Inosine monophosphate dehydrogenase (IMPDH) catalyzes the oxidation of IMP to xanthosine monophosphate and controls the guanine nucleotide pool and therefore DNA replication and cell proliferation. Kozhevnikova et al. show that IMPDH has an additional role: it functions as a DNA-binding transcriptional repressor. In Drosophila cells after DNA replication or under oxidative stress, the authors observed that IMPDH was localized in the nucleus and was bound to chromatin. Staining of Drosophila chromosomes, chromatin immunoprecipitation (ChIP) and IMPDH knockdown experiments revealed that, at the end of S phase of the cell cycle, IMPDH binds and represses the expression of histone genes and E2f, which encodes a transcription factor important for G1-S transition and DNA replication.
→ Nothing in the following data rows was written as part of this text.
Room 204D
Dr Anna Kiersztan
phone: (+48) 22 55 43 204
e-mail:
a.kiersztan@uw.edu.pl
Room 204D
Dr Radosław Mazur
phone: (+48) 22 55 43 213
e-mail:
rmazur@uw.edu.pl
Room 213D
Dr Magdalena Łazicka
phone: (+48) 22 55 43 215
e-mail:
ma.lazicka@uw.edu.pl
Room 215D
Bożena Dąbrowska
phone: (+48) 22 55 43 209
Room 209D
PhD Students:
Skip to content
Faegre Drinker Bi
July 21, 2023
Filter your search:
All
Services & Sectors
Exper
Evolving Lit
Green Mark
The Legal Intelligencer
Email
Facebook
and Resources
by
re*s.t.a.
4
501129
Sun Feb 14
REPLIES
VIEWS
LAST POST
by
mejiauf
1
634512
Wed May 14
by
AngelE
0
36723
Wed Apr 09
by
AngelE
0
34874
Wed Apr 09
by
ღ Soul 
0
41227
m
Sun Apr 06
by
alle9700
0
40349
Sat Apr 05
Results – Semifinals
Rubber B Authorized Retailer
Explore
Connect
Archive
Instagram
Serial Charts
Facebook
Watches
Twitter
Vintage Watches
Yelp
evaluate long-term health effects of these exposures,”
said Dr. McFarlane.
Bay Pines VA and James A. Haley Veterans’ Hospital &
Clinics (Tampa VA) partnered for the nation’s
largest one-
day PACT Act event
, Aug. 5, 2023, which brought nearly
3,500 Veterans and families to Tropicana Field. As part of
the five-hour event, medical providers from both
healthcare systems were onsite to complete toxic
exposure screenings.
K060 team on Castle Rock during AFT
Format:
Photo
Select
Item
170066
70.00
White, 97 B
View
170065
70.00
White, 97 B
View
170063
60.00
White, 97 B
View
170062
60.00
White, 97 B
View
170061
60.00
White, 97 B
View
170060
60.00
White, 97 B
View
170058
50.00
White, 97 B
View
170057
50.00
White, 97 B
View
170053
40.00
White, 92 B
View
A genome-wide search for IMPDH binding sites by ChIP-chip technology followed by sequence alignments showed that IMPDH recognizes CT-rich loci—specifically the consensus T(T/C)CTC. Previous studies have showed that IMPDH is composed of two domains: one catalytic domain and one cystathionine-β-synthase (CBS) subdomain. CBS is not required for IMPDH's enzymatic activity, but it has been implicated in nucleic acid binding. By mutating either the catalytic or the CBS domain, the authors showed that the enzymatic activity of IMPDH is dispensable for DNA binding, which depends on the CBS domain. This study demonstrates that, in addition its role in nucleotide biosynthesis, IMPDH can act as a transcriptional repressor after completion of DNA replication or under oxidative stress.